- Provided data
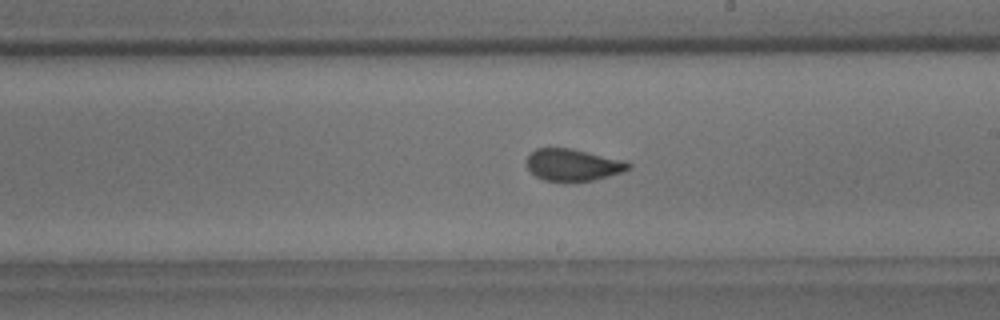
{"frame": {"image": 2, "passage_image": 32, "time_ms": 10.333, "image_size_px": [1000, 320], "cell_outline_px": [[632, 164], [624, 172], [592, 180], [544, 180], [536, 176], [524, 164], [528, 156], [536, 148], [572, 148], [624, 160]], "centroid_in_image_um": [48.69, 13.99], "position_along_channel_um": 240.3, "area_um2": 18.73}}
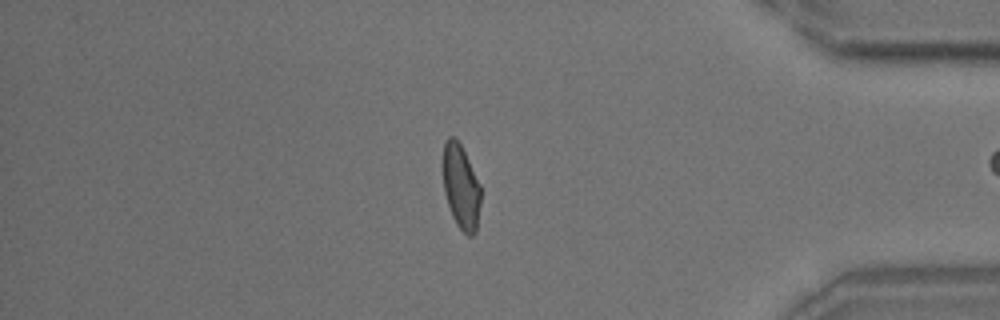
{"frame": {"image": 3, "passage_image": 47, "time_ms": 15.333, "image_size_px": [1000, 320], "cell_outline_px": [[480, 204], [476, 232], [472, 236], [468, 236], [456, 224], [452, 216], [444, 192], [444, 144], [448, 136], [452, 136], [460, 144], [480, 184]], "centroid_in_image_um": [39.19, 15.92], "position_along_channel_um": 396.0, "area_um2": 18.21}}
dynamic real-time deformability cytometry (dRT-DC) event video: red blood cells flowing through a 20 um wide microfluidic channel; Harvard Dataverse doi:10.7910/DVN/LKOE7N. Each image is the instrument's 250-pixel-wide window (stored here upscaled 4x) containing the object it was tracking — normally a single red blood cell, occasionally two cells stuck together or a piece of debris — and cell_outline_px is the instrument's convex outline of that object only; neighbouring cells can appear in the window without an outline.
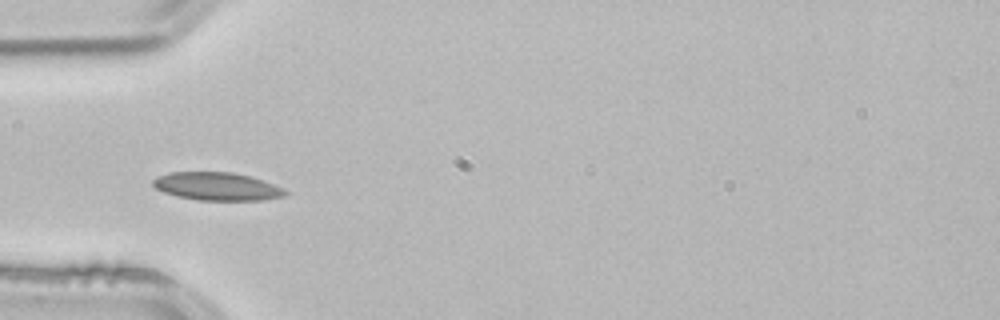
{"species": "common noctule bat (a hibernating species)", "species_latin": "Nyctalus noctula", "temperature_condition": "room temperature", "stored_images_in_passage": 3, "camera_frame_rate_fps": 3000, "um_per_image_px": 0.085, "animal": {"sex": "male", "body_mass_g": 21.5, "forearm_length_mm": 52.0}, "frame": {"image": 1, "passage_image": 3, "time_ms": 0.667, "image_size_px": [1000, 320], "cell_outline_px": [[288, 192], [284, 196], [260, 200], [196, 200], [176, 196], [164, 192], [156, 188], [152, 184], [152, 180], [156, 176], [172, 172], [232, 172], [248, 176], [284, 188]], "centroid_in_image_um": [18.4, 15.84], "position_along_channel_um": 66.6, "area_um2": 21.44}}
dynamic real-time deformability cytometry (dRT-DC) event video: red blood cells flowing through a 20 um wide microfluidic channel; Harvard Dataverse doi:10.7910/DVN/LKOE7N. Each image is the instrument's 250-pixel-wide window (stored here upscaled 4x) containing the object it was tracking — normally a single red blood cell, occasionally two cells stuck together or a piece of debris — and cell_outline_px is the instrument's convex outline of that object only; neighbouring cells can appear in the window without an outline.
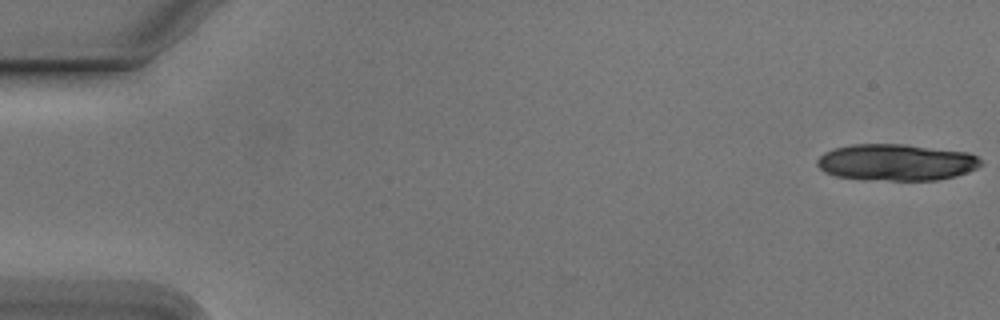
{"species": "Egyptian fruit bat (a non-hibernating species)", "species_latin": "Rousettus aegyptiacus", "temperature_condition": "cold", "stored_images_in_passage": 16, "camera_frame_rate_fps": 3000, "um_per_image_px": 0.085, "animal": {"sex": "male"}, "frame": {"image": 1, "passage_image": 1, "time_ms": 0.0, "image_size_px": [1000, 320], "cell_outline_px": [[980, 164], [976, 168], [968, 172], [956, 176], [936, 180], [864, 180], [836, 176], [824, 172], [816, 164], [816, 160], [824, 152], [832, 148], [852, 144], [904, 144], [968, 152], [976, 156], [980, 160]], "centroid_in_image_um": [76.13, 13.8], "position_along_channel_um": 8.9, "area_um2": 35.08}}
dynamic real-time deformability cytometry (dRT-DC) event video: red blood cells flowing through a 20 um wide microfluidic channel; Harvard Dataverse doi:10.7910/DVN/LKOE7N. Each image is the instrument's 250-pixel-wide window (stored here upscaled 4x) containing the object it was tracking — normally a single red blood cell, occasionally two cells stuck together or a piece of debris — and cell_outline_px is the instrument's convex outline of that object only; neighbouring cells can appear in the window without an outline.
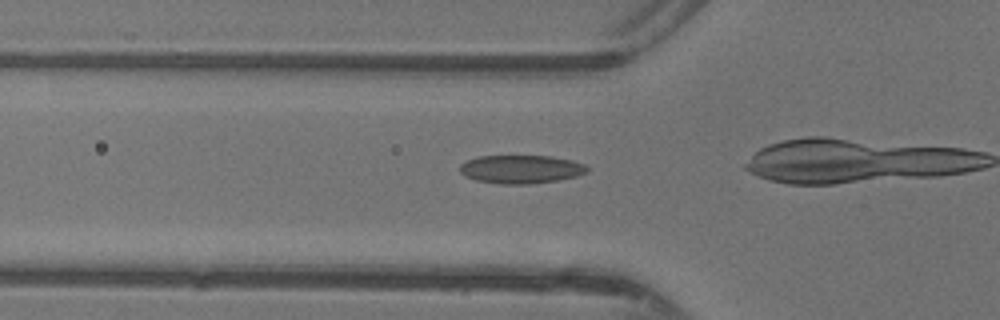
{"species": "common noctule bat (a hibernating species)", "species_latin": "Nyctalus noctula", "temperature_condition": "warm", "stored_images_in_passage": 20, "camera_frame_rate_fps": 3000, "um_per_image_px": 0.085, "animal": {"sex": "female"}, "frame": {"image": 1, "passage_image": 13, "time_ms": 4.0, "image_size_px": [1000, 320], "cell_outline_px": [[588, 172], [576, 176], [556, 180], [528, 184], [500, 184], [476, 180], [464, 176], [460, 172], [460, 164], [476, 156], [552, 156], [572, 160], [584, 164], [588, 168]], "centroid_in_image_um": [44.26, 14.38], "position_along_channel_um": 81.5, "area_um2": 21.04}}
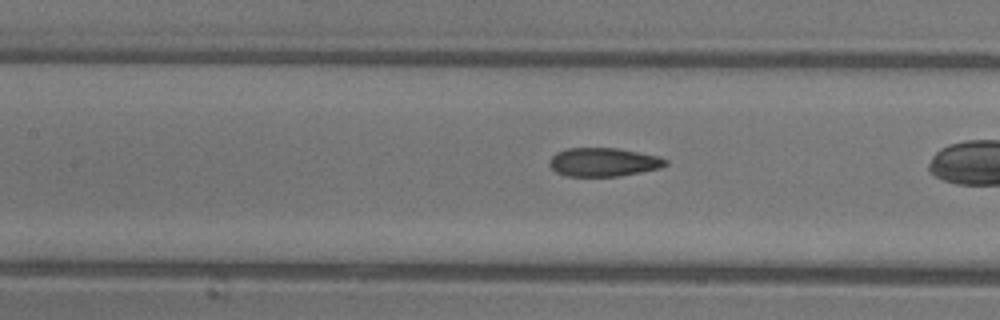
{"frame": {"image": 2, "passage_image": 18, "time_ms": 5.667, "image_size_px": [1000, 320], "cell_outline_px": [[668, 164], [660, 168], [620, 176], [568, 176], [556, 172], [548, 164], [548, 160], [556, 152], [568, 148], [620, 148], [660, 156], [668, 160]], "centroid_in_image_um": [51.31, 13.77], "position_along_channel_um": 156.1, "area_um2": 19.54}}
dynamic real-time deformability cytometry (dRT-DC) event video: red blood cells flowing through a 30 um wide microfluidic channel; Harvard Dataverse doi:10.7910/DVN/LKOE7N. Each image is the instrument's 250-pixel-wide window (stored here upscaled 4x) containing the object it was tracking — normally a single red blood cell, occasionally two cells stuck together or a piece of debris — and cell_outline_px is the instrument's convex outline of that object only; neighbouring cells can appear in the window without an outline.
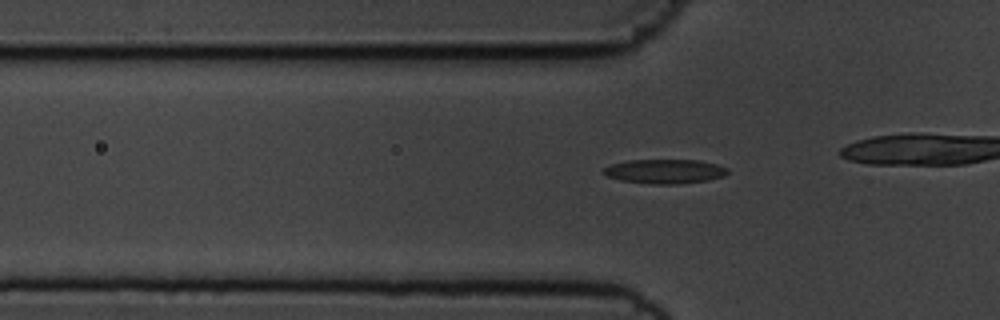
{"species": "common noctule bat (a hibernating species)", "species_latin": "Nyctalus noctula", "temperature_condition": "cold", "stored_images_in_passage": 29, "camera_frame_rate_fps": 3000, "um_per_image_px": 0.085, "animal": {"sex": "male", "body_mass_g": 19.5, "forearm_length_mm": 54.6}, "frame": {"image": 1, "passage_image": 3, "time_ms": 0.667, "image_size_px": [1000, 320], "cell_outline_px": [[728, 172], [724, 176], [708, 180], [676, 184], [652, 184], [620, 180], [608, 176], [600, 172], [604, 168], [612, 164], [628, 160], [700, 160], [716, 164], [728, 168]], "centroid_in_image_um": [56.51, 14.56], "position_along_channel_um": 69.3, "area_um2": 17.57}}
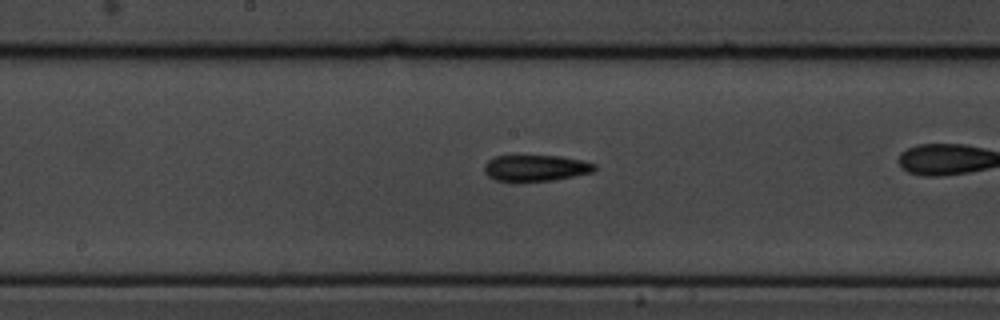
{"frame": {"image": 2, "passage_image": 14, "time_ms": 4.333, "image_size_px": [1000, 320], "cell_outline_px": [[596, 168], [592, 172], [552, 180], [496, 180], [488, 176], [484, 172], [484, 164], [488, 160], [496, 156], [560, 156], [580, 160], [596, 164]], "centroid_in_image_um": [45.52, 14.26], "position_along_channel_um": 202.7, "area_um2": 16.42}}
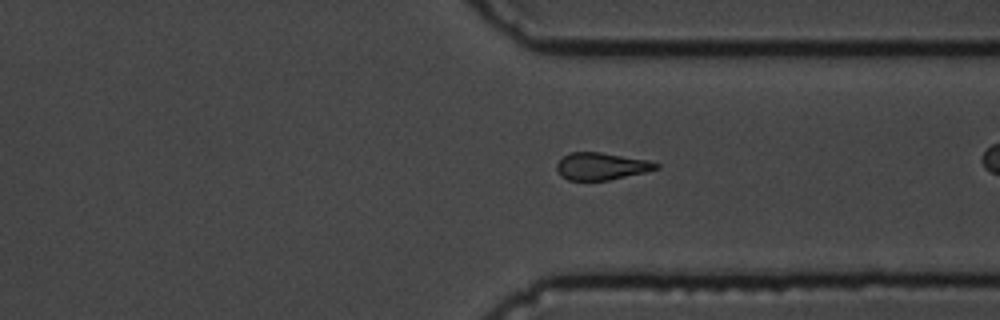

- Challenge
Reproduce exactly and only the lines from the one with "through a 30" through the last entry, both included, excluding every picture.

- Answer in full
dynamic real-time deformability cytometry (dRT-DC) event video: red blood cells flowing through a 30 um wide microfluidic channel; Harvard Dataverse doi:10.7910/DVN/LKOE7N. Each image is the instrument's 250-pixel-wide window (stored here upscaled 4x) containing the object it was tracking — normally a single red blood cell, occasionally two cells stuck together or a piece of debris — and cell_outline_px is the instrument's convex outline of that object only; neighbouring cells can appear in the window without an outline.
{"species": "common noctule bat (a hibernating species)", "species_latin": "Nyctalus noctula", "temperature_condition": "cold", "stored_images_in_passage": 29, "camera_frame_rate_fps": 3000, "um_per_image_px": 0.085, "animal": {"sex": "male", "body_mass_g": 19.5, "forearm_length_mm": 54.6}, "frame": {"image": 1, "passage_image": 3, "time_ms": 0.667, "image_size_px": [1000, 320], "cell_outline_px": [[728, 172], [724, 176], [708, 180], [676, 184], [652, 184], [620, 180], [608, 176], [600, 172], [604, 168], [612, 164], [628, 160], [700, 160], [716, 164], [728, 168]], "centroid_in_image_um": [56.51, 14.56], "position_along_channel_um": 69.3, "area_um2": 17.57}}
{"frame": {"image": 2, "passage_image": 14, "time_ms": 4.333, "image_size_px": [1000, 320], "cell_outline_px": [[596, 168], [592, 172], [552, 180], [496, 180], [488, 176], [484, 172], [484, 164], [488, 160], [496, 156], [560, 156], [580, 160], [596, 164]], "centroid_in_image_um": [45.52, 14.26], "position_along_channel_um": 202.7, "area_um2": 16.42}}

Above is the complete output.